Posted by Curt on 18 July, 2016 at 11:09 am. Be the first to comment!


Michael Rubin:

Turkey is entering an extraordinarily difficult period. Whoever was responsible for last Friday’s coup attempt—Gülenists, Kemalists, or Erdoğan himself—the end result is clear: President Recep Tayyip Erdoğan believes he has carte blanche to target all critics. He has already arrested not only military officers but several thousand others with lists compiled before the coup ever happened. Foreshadowing that this purge is different from all others in which he engaged, he has also suggested that it is time to re-establish the death penalty. He has also sacked thousands of judges, including reportedly a couple on the top constitutional court. The judiciary has long been subservient to Erdoğan, but it did not offer him blind support. With the latest personnel changes, it will. Turkey is now an authoritarian dictatorship.
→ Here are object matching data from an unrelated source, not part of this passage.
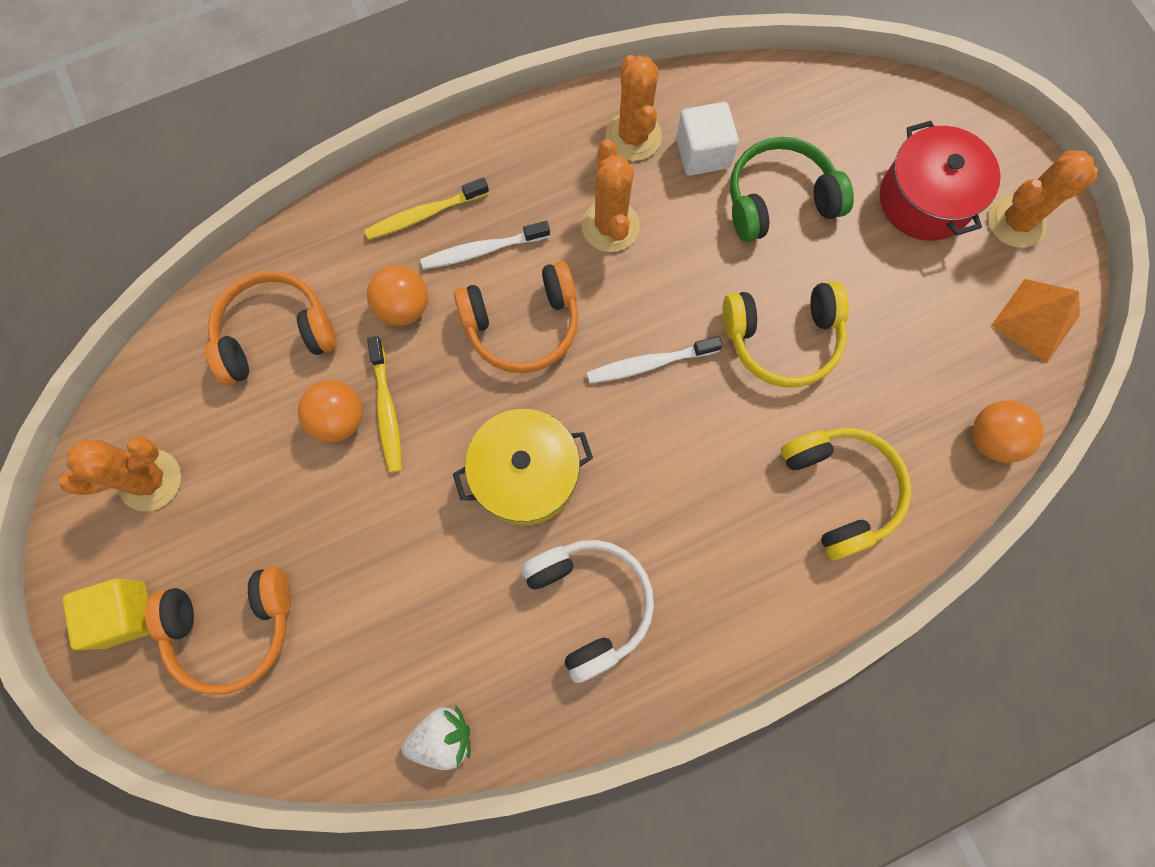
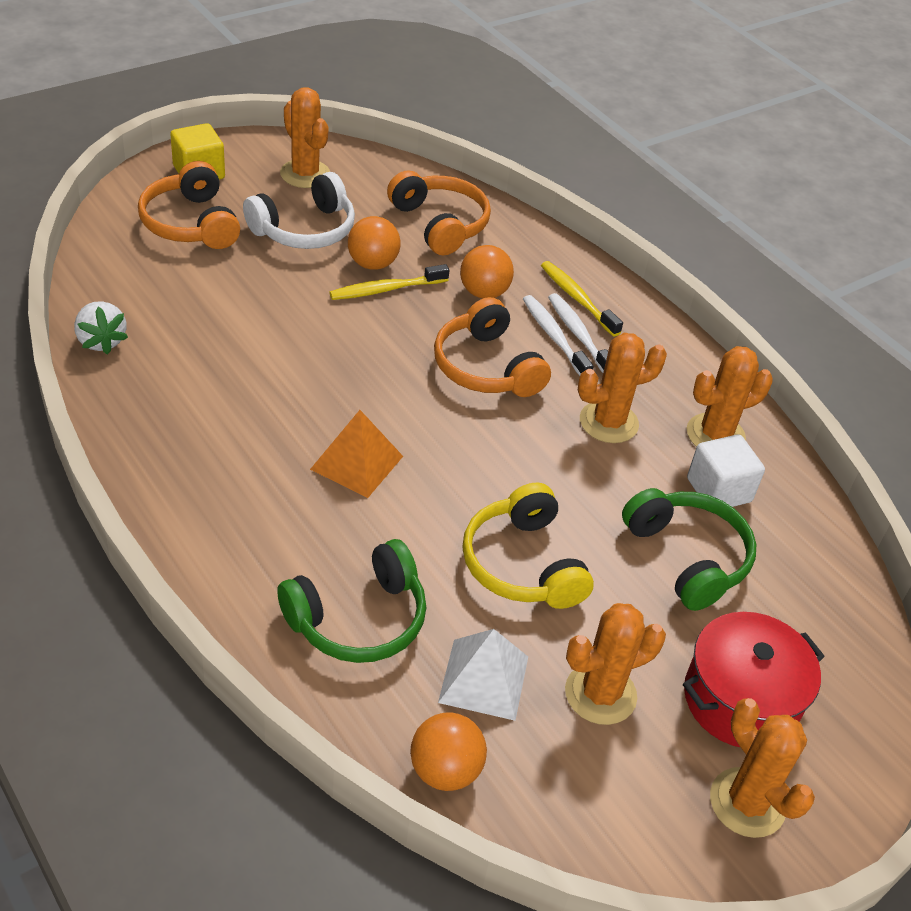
camera: 75 degrees right, 30 degrees down
(526, 475) = (340, 377): yellow pot -> none
(590, 603) = (222, 426): white headphones -> white headphones (305, 229)
(649, 364) = (469, 457): white toothbrush -> white toothbrush (578, 335)
(840, 490) = (358, 619): yellow headphones -> green headphones
(904, 393) = (484, 679): none -> white pyramid
(919, 304) = (600, 694): none -> orange cactus
(1035, 320) = (615, 824): orange pyramid -> orange pyramid (356, 462)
Turkish society, however, remains deeply divided. Erdoğan has never won more than 50 percent of the vote in any election. The crackdown might suppress opposition, but it will not eliminate it. When the ruling Justice and Development Party (AKP) first took the political stage, it distinguished itself by trying to govern on behalf of all Turks (or, at least Sunni Turks).  Erdoğan has long since abandoned any effort to win hearts and minds. Just as Erdoğan and the AKP retrenched, so, too, will Kemalists and other opponents to Erdoğan’s religious vision. With no democratic recourse to hold the government accountable and with both personal and political grievances multiplying as pro- Erdoğan street gangs rampage through the streets. As families of the victims of Erdoğan’s purges seek revenge, it is entirely conceivable that Turkey will enter a cycle of assassinations and attempts.

Erdoğan now seeks to rule for life, so some Turks might seek to make that as short as possible. Opposition leaders are just as vulnerable.